**ASSIGNMENT**
Would you repeat the whole listing exactly, pictures excluded?

**PROVIDED MATERIAL**
□ □ □ □

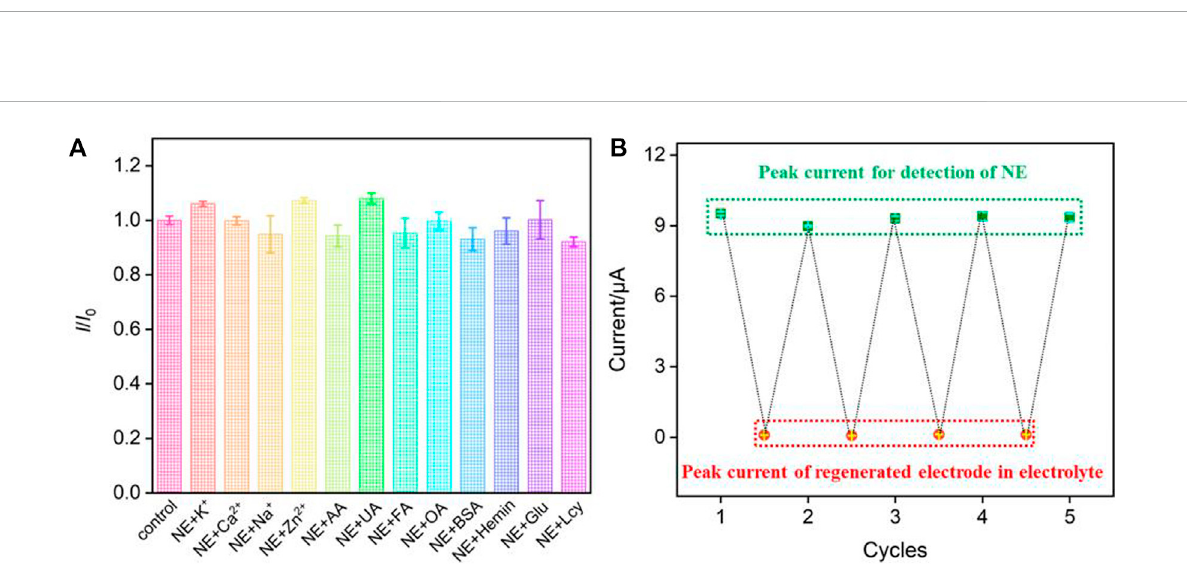
μ M) in the absence ( I I ) of 10-fold (K + , 0 ) and presence (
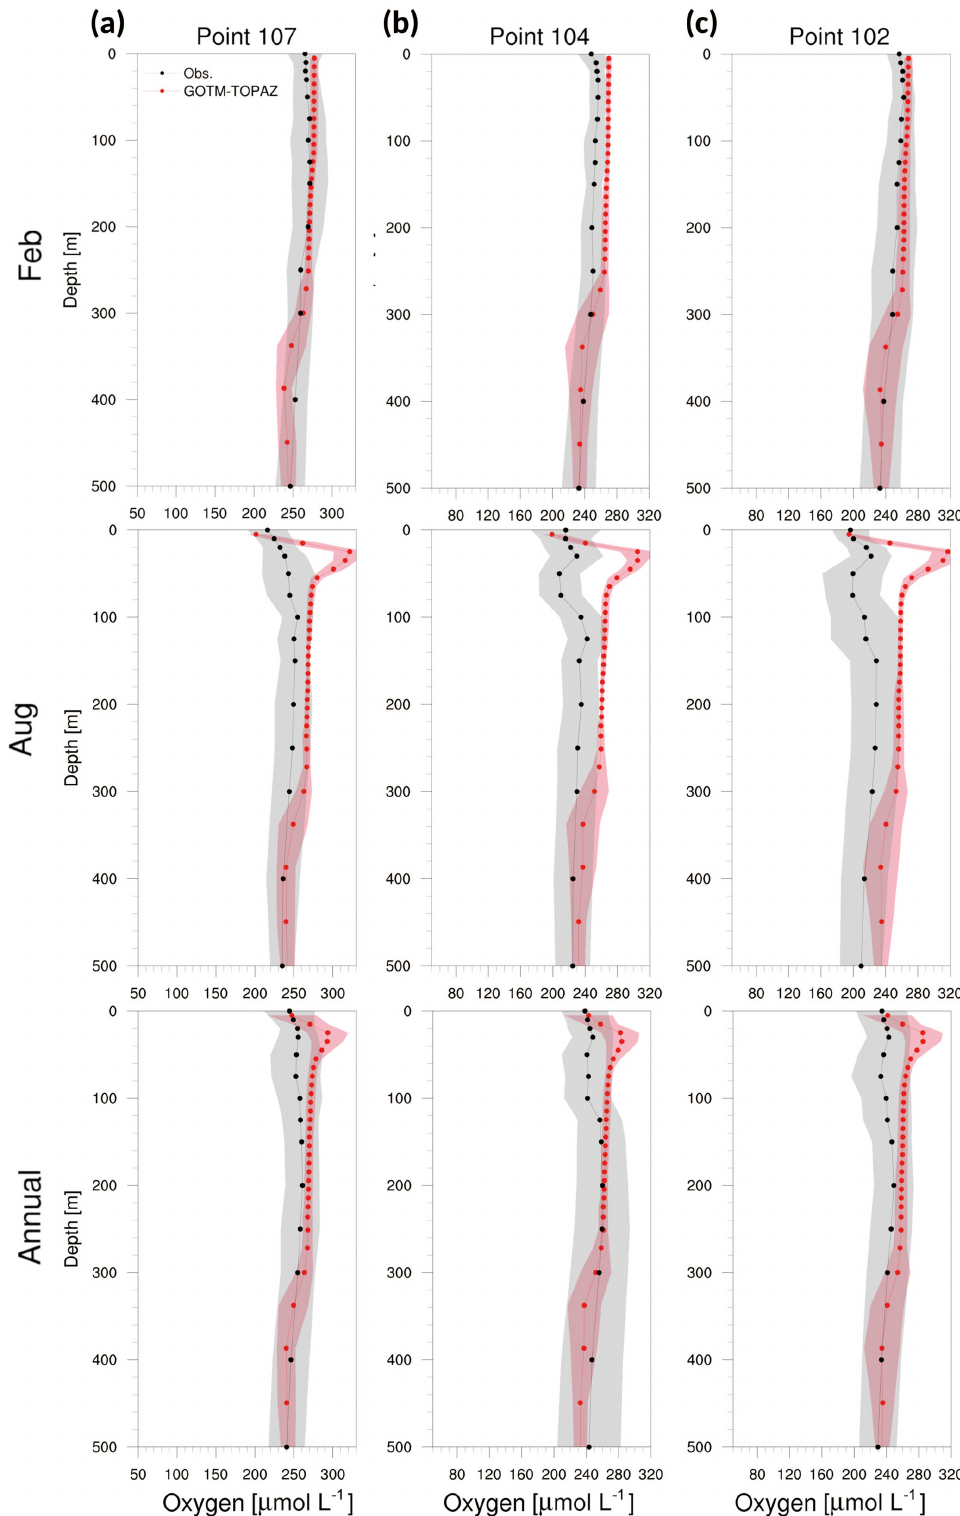
Figure 14. Vertical profiles from observations (black dots) and GOTM–TOPAZ results (red dots) for concentrations of dissolved oxygen av- eraged from 1999 to 2008, (a) for point 107, (b) for point 104, and (c) for point 102. GOTM–TOPAZ is simulated by prescribing observations for the initial data. The shaded areas represent 1 σ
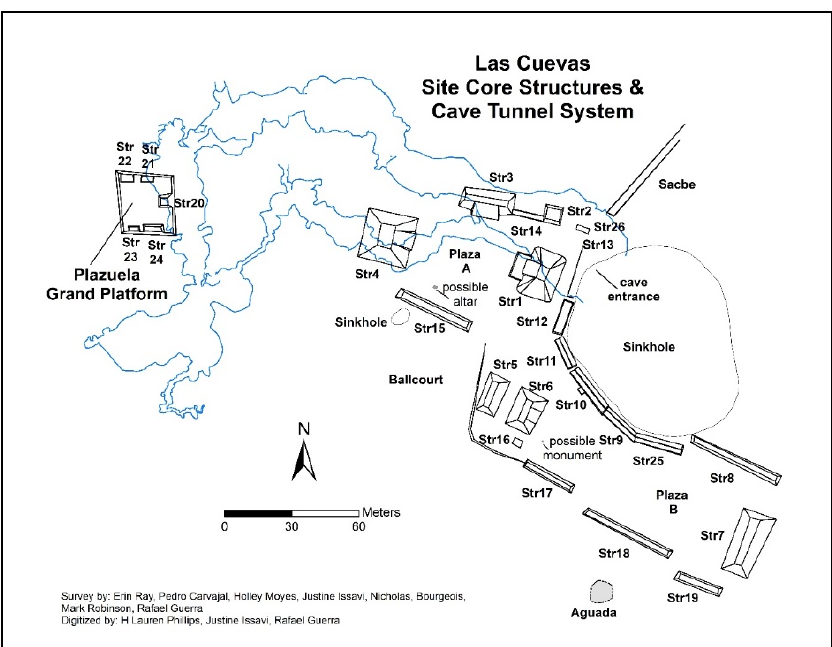
Figure 1. Belize map illustrates location of project area within the Chiquibul Forest Reserve.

□ □ □ □

**ANSWER TO THIS TASK**
μ M) in the absence ( I I ) of 10-fold (K + , 0 ) and presence (
Figure 14. Vertical profiles from observations (black dots) and GOTM–TOPAZ results (red dots) for concentrations of dissolved oxygen av- eraged from 1999 to 2008, (a) for point 107, (b) for point 104, and (c) for point 102. GOTM–TOPAZ is simulated by prescribing observations for the initial data. The shaded areas represent 1 σ
Figure 1. Belize map illustrates location of project area within the Chiquibul Forest Reserve.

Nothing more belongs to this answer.